# GOAL
Convert the records, starting at their first line and ending at the line containing "genus: Xyris", into a Markdown table with the columns Row and Entry. Number each line in Row, put the line itself in Entry, and leave out blank lines.

# DATA PROVIDED
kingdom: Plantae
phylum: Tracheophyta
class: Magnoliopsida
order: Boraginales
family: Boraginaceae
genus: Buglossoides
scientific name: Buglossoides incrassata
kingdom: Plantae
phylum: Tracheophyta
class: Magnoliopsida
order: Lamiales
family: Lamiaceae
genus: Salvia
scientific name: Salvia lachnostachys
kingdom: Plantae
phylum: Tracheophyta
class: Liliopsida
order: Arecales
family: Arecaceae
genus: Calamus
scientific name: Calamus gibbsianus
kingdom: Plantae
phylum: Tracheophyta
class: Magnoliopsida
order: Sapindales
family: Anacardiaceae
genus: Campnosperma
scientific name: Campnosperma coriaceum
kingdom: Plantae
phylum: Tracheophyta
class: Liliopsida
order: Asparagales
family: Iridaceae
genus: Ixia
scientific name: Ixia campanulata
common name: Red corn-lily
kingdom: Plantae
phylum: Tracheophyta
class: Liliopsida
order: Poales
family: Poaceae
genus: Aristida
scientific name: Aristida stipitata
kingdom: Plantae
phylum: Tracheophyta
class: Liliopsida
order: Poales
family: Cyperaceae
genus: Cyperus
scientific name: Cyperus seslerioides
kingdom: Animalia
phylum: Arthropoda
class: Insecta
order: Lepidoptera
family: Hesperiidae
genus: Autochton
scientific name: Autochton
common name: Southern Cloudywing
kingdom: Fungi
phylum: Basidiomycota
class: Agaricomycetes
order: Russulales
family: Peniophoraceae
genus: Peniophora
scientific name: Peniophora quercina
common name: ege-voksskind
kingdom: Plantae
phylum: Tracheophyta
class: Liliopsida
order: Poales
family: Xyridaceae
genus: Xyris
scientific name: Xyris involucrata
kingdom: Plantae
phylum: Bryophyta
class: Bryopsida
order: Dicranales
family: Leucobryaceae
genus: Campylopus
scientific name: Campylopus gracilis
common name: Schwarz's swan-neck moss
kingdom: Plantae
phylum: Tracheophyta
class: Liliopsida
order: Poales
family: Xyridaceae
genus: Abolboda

# COMPLETE OUTPUT
| Row | Entry |
|---|---|
| 1 | kingdom: Plantae |
| 2 | phylum: Tracheophyta |
| 3 | class: Magnoliopsida |
| 4 | order: Boraginales |
| 5 | family: Boraginaceae |
| 6 | genus: Buglossoides |
| 7 | scientific name: Buglossoides incrassata |
| 8 | kingdom: Plantae |
| 9 | phylum: Tracheophyta |
| 10 | class: Magnoliopsida |
| 11 | order: Lamiales |
| 12 | family: Lamiaceae |
| 13 | genus: Salvia |
| 14 | scientific name: Salvia lachnostachys |
| 15 | kingdom: Plantae |
| 16 | phylum: Tracheophyta |
| 17 | class: Liliopsida |
| 18 | order: Arecales |
| 19 | family: Arecaceae |
| 20 | genus: Calamus |
| 21 | scientific name: Calamus gibbsianus |
| 22 | kingdom: Plantae |
| 23 | phylum: Tracheophyta |
| 24 | class: Magnoliopsida |
| 25 | order: Sapindales |
| 26 | family: Anacardiaceae |
| 27 | genus: Campnosperma |
| 28 | scientific name: Campnosperma coriaceum |
| 29 | kingdom: Plantae |
| 30 | phylum: Tracheophyta |
| 31 | class: Liliopsida |
| 32 | order: Asparagales |
| 33 | family: Iridaceae |
| 34 | genus: Ixia |
| 35 | scientific name: Ixia campanulata |
| 36 | common name: Red corn-lily |
| 37 | kingdom: Plantae |
| 38 | phylum: Tracheophyta |
| 39 | class: Liliopsida |
| 40 | order: Poales |
| 41 | family: Poaceae |
| 42 | genus: Aristida |
| 43 | scientific name: Aristida stipitata |
| 44 | kingdom: Plantae |
| 45 | phylum: Tracheophyta |
| 46 | class: Liliopsida |
| 47 | order: Poales |
| 48 | family: Cyperaceae |
| 49 | genus: Cyperus |
| 50 | scientific name: Cyperus seslerioides |
| 51 | kingdom: Animalia |
| 52 | phylum: Arthropoda |
| 53 | class: Insecta |
| 54 | order: Lepidoptera |
| 55 | family: Hesperiidae |
| 56 | genus: Autochton |
| 57 | scientific name: Autochton |
| 58 | common name: Southern Cloudywing |
| 59 | kingdom: Fungi |
| 60 | phylum: Basidiomycota |
| 61 | class: Agaricomycetes |
| 62 | order: Russulales |
| 63 | family: Peniophoraceae |
| 64 | genus: Peniophora |
| 65 | scientific name: Peniophora quercina |
| 66 | common name: ege-voksskind |
| 67 | kingdom: Plantae |
| 68 | phylum: Tracheophyta |
| 69 | class: Liliopsida |
| 70 | order: Poales |
| 71 | family: Xyridaceae |
| 72 | genus: Xyris |